Allegations and Evidence of Material Injury and Causation

    The petitions allege that the U.S. industry producing the domestic 
like product is being materially injured, and is threatened with 
material injury, by reason of the individual and cumulated imports of 
the subject merchandise sold at less than NV. Petitioners explained 
that the industry's injured condition is evident in the declining 
trends in net operating profits, net sales volumes, profit to sales 
ratios, and capacity utilization. The allegations of injury and 
causation are supported by relevant evidence including U.S. Customs 
import data, lost sales, and pricing information. The Department 
assessed the allegations and supporting evidence regarding material 
injury and causation and determined that these allegations are 
supported by accurate and adequate evidence and meet the statutory 
requirements for initiation (see Attachments to Initiation Checklist, 
Re: Material Injury, October 15, 1998).

Initiation of Antidumping Investigations

    Based upon our examination of the petitions on hot-rolled steel and 
petitioners' responses to our supplemental questionnaire clarifying the 
petitions, as well as our discussion with the authors of the foreign 
market research reports supporting the petition on Brazil and other 
measures to confirm the information contained in these reports (see 
memorandum to the file, dated October 14, 1998), we have found that the 
petitions meet the requirements of section 732 of the Act. Therefore, 
we are initiating antidumping duty investigations to determine whether 
imports of certain hot-rolled flat-rolled carbon-quality steel products 
from Japan, Brazil, and Russia are being, or are likely to be, sold in 
the United States at less than fair value. Unless this deadline is 
extended, we will make our preliminary determinations no later than 140 
days after the date of publication of this notice.

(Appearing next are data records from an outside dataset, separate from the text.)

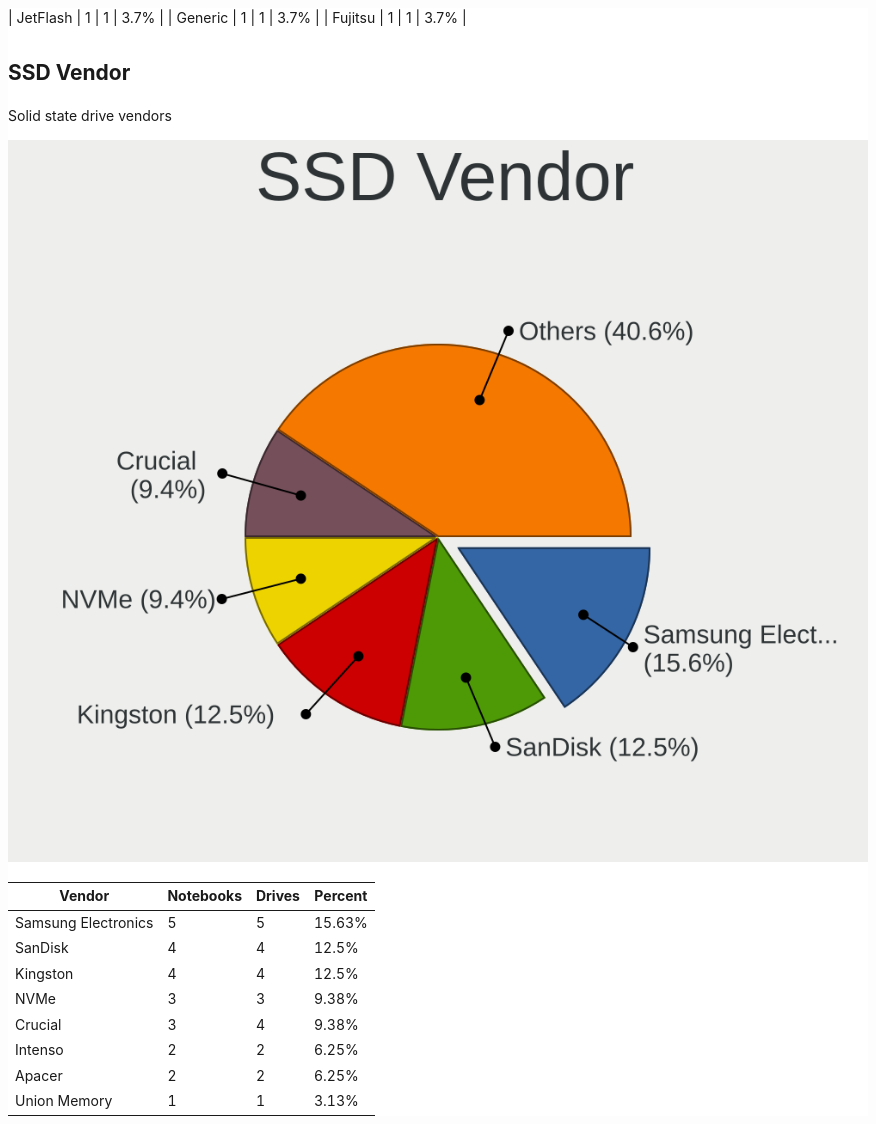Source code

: | JetFlash | 1         | 1      | 3.7%    |
| Generic  | 1         | 1      | 3.7%    |
| Fujitsu  | 1         | 1      | 3.7%    |

SSD Vendor
----------

Solid state drive vendors

![SSD Vendor](./images/pie_chart_bsd/drive_ssd_vendor.svg)


| Vendor              | Notebooks | Drives | Percent |
|---------------------|-----------|--------|---------|
| Samsung Electronics | 5         | 5      | 15.63%  |
| SanDisk             | 4         | 4      | 12.5%   |
| Kingston            | 4         | 4      | 12.5%   |
| NVMe                | 3         | 3      | 9.38%   |
| Crucial             | 3         | 4      | 9.38%   |
| Intenso             | 2         | 2      | 6.25%   |
| Apacer              | 2         | 2      | 6.25%   |
| Union Memory        | 1         | 1      | 3.13%   |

Distribution of Copies of the Petitions

    In accordance with section 732(b)(3)(A) of the Act, a copy of the 
public version of each petition has been provided to the 
representatives of Japan, Brazil, and Russia. We will attempt to 
provide a copy of the public version of each petition to each exporter 
named in the petition (as appropriate).

International Trade Commission Notification

    We have notified the ITC of our initiations, as required by section 
732(d) of the Act.

Preliminary Determinations by the ITC

    The ITC will determine, by November 16, 1998, whether there is a 
reasonable indication that imports of hot-rolled steel from Japan, 
Brazil, and Russia are causing material injury, or threatening to cause 
material injury, to a U.S. industry. A negative ITC determination for 
any country will result in the investigation being terminated with 
respect to that country; otherwise, these investigations will proceed 
according to statutory and regulatory time limits.
    This notice is published pursuant to section 777(i) of the Act.

    Dated: October 15, 1998.
Robert S. LaRussa,
Assistant Secretary for Import Administration.